- JOB 1
In the review of The Deadly Welcome, what firm employs Rick North?
- JOB 2
Write the next part of the review of The Deadly Welcome, picking up after its final sentence.

- SOURCE EXTRACT
%%

KEN ROTHROCK – The Deadly Welcome. Major Books, paperback original, 1976.

   No matter how obscure a book or an author may be — and I believe this one qualifies on both counts — if there’s a PI in it, I will probably read it, or at least give it an all out try.

   Rick North, who tells the story in first person, qualifies as a private detective, barely. He’s low man on the totem pole at Taber, Kline and North, an artist’s management firm based in LA, but he’s about to be booted out of the firm unless he finds out who has been threatening the life of Rory Maclaine, one of their clients and a comedian who’s just hit the big time.

   Threats are one thing, but when Maclaine collapses and dies on stage after finishing his new act, North, who used to be a comedian himself until he found his career going nowhere, now finds he must solve the case, or else.

%%

[Collected data]
%%

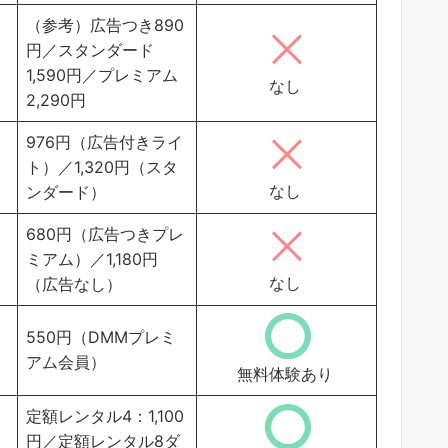
（参考）広告つき890
円／スタンダード
1,590円／プレミアム
なし
2,290円
976円（広告付きライ
ト）／1,320円（スタ
なし
ンダード）
680円（広告つきプレ
ミアム）／1,180円
なし
（広告なし）
550円（DMMプレミ
アム会員）
無料体験あり
定額レンタル4：1,100
円／定額レンタル8ダ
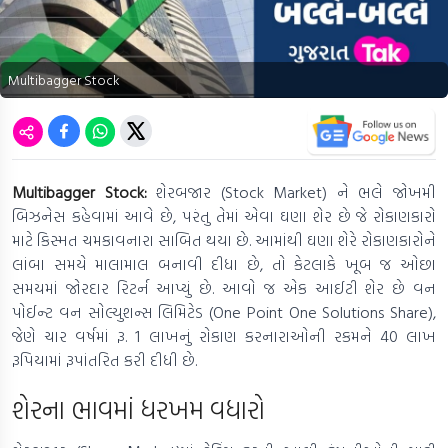
Multibagger Stock
Multibagger Stock:
શેરબજાર (Stock Market) ને ભલે જોખમી
બિઝનેસ કહેવામાં આવે છે, પરંતુ તેમાં એવા ઘણા શેર છે જે રોકાણકારો
માટે કિસ્મત ચમકાવનારા સાબિત થયા છે. આમાંથી ઘણા શેરે રોકાણકારોને
લાંબા સમયે માલામાલ બનાવી દીધા છે, તો કેટલાકે ખૂબ જ ઓછા
સમયમાં જોરદાર રિટર્ન આપ્યું છે. આવો જ એક આઈટી શેર છે વન
પોઈન્ટ વન સોલ્યુશન્સ લિમિટેડ (One Point One Solutions Share),
જેણે ચાર વર્ષમાં રૂ. 1 લાખનું રોકાણ કરનારાઓની રકમને 40 લાખ
રૂપિયામાં રૂપાંતરિત કરી દીધી છે.
શેરના ભાવમાં ધરખમ વધારો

%%

- REPLY 1
Taber, Kline and North, an artist's management firm based in LA.

- REPLY 2
   After a slightly shaky start, the tale that follows is solid enough, but a clutter of too any characters, all of whom seem to be acting individually in various and sundry ways, slow the story down to a near crawl around the two-thirds point. It has to be hard, in my opinion, for a new writer to maintain his (or her) momentum for the entirety of a full-length novel, no matter what kind of twist you plan on ending it with. And so it is here.

   As for the author, Al Hubin in Crime Fiction IV, says that Ken Rothrock is probably Harley Kent Rothrock (1939-1999), but Google reveals no more. This was his only work of detective fiction, a good effort, but cliched. Maybe if North had been better at a quip (he isn’t), the ride would have been a little less bumpy.